TEMPO.CO, London - Pasukan pemerintah Suriah berhasil merebut lebih banyak distrik dari pemberontak di Aleppo timur. Dengan demikian pasukan pemerintah telah merebut kembali lebih dari 70 persen wilayah yang dikuasai pemberontak.
"Pasukan pemerintah mengambil kontrol penuh atas distrik Shaar, Dahret Awad, Juret Awad, Karam al-Beik, dan Karam al-Jabal," kata Kepala Pengamat Suriah untuk Hak Asasi Manusia yang berbasis di Inggris, Rami Abdel Rahman, seperti dilansir BBC, Selasa 6 Desember 2016.
Lembaga ini yakin lebih dari 100 ribu orang terperangkap di distrik yang masih di bawah kendali pemberontak, dengan persediaan makanan sudah habis, dan tidak ada rumah sakit yang berfungsi. "Rezim makin menyudutkan pemberontak," ujar Rami Abdel.
Kantor berita Suriah, Sana, juga melaporkan kemajuan serangan militer Suriah. Sana menyebutkan, tentara pemerintah telah menimbulkan kerugian besar bagi pemberontak, yang mereka gambarkan sebagai teroris.
Dalam perkembangan lain, Rusia menuduh Amerika Serikat berusaha mengulur waktu untuk pemberontak di Aleppo. Menteri Luar Negeri Sergei Lavrov, mengatakan AS telah membatalkan pembicaraan yang dijadwalkan Rabu 7 Desember 2016 dengan fokus pembicaraan pada kemungkinan penarikan pemberontak.
"Seperti ada upaya untuk mengulur waktu untuk pemberontak, agar bisa bernafas, mengambil jeda dan mengisi kembali cadangan mereka," kata dia.
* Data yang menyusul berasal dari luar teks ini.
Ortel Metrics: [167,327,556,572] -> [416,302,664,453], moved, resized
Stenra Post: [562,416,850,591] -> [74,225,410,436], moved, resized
Menteri Luar Negeri AS John Kerry menolak tudingan bahwa mereka mengulur pembicaraan. "Saya tidak mengetahui adanya penolakan tertentu," ucap dia di sela pembicaraan dengan Menteri Luar Negeri NATO di Brussels.
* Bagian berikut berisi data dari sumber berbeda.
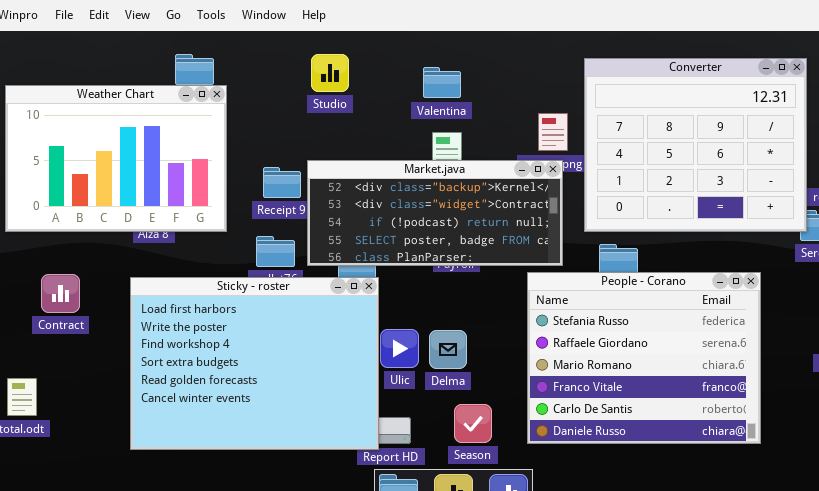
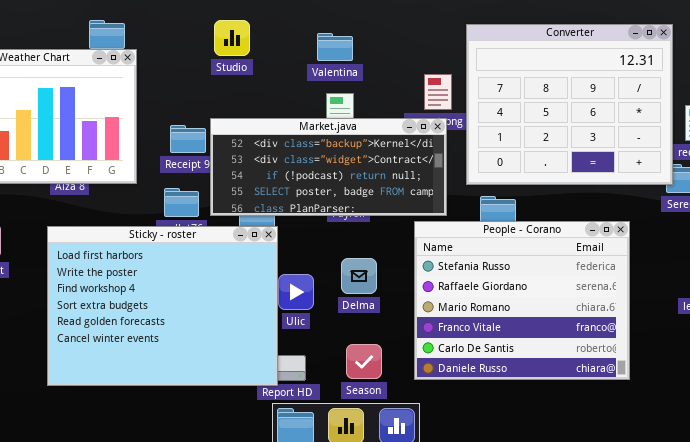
Delma: [429,330,467,369] -> [341,258,377,294], moved

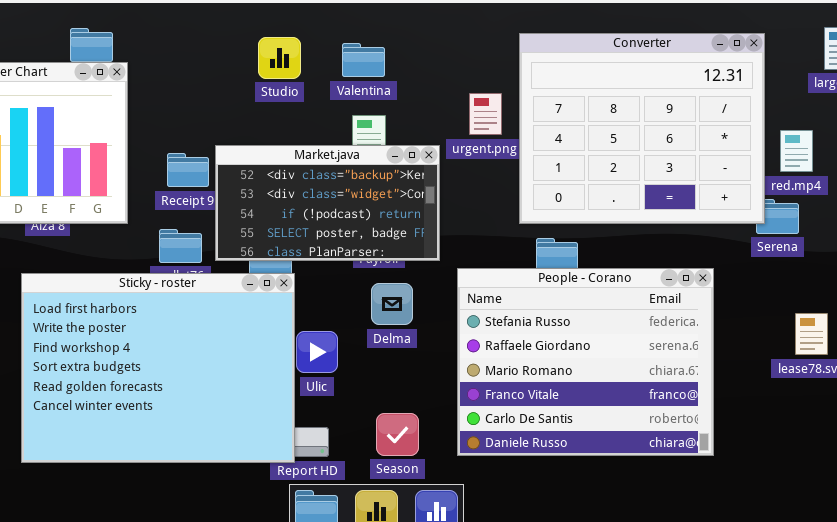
Studio: [214,20,250,56] -> [258,37,301,79], moved
Market.java: [210,118,447,216] -> [215,145,440,261], resized
Delma: [341,258,377,294] -> [371,283,413,325], moved

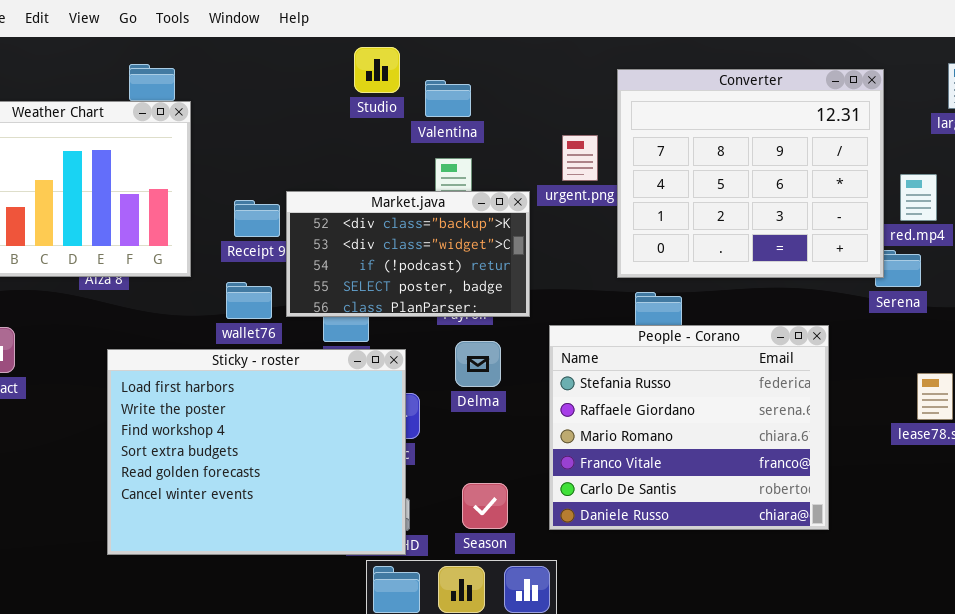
Studio: [258,37,301,79] -> [354,47,400,93], moved
Sticky - roster: [21,273,295,463] -> [107,349,406,555], moved

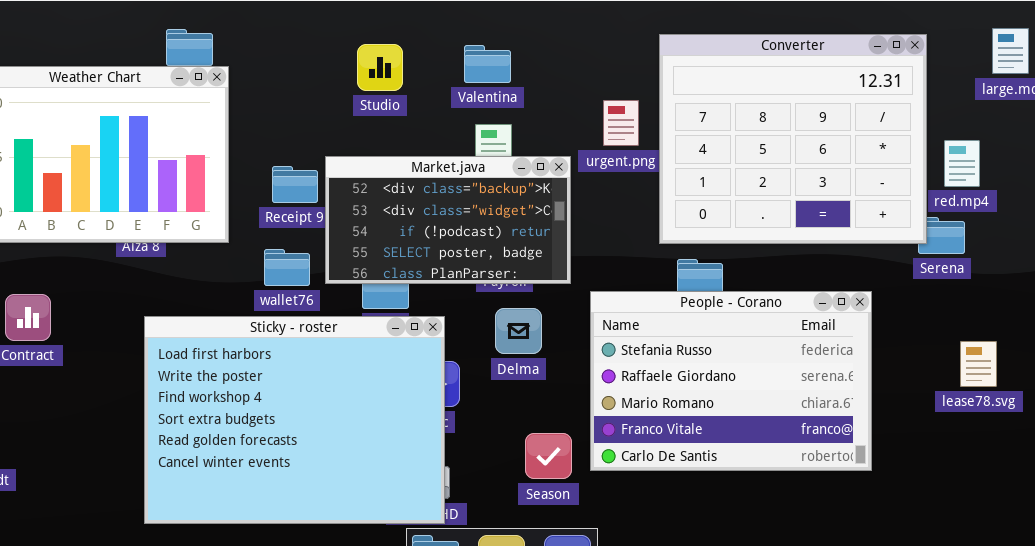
Studio: [354,47,400,93] -> [357,44,403,91], moved
People - Corano: [549,325,829,530] -> [590,291,872,471], resized
Season: [462,483,508,529] -> [525,433,572,479], moved

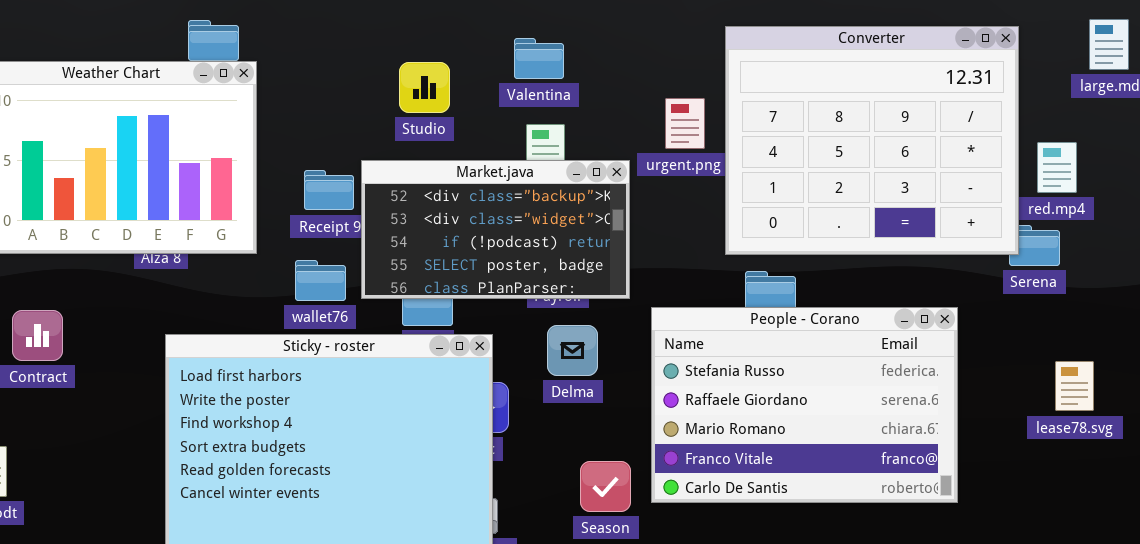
Studio: [357,44,403,91] -> [399,62,450,113], moved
Rusia adalah sekutu utama Presiden Suriah Bashar al-Assad dan telah melakukan serangan udara terhadap pemberontak sejak September 2015. Rusia dan Cina memveto rancangan resolusi di Dewan Keamanan PBB yang menyerukan gencatan senjata tujuh hari di Aleppo, Senin 5 Desember 2016.
Veto ini merupakan keenam kalinya dalam kurun lima tahun Rusia telah menggunakan hak vetonya untuk menghalangi rancangan resolusi terhadap Suriah.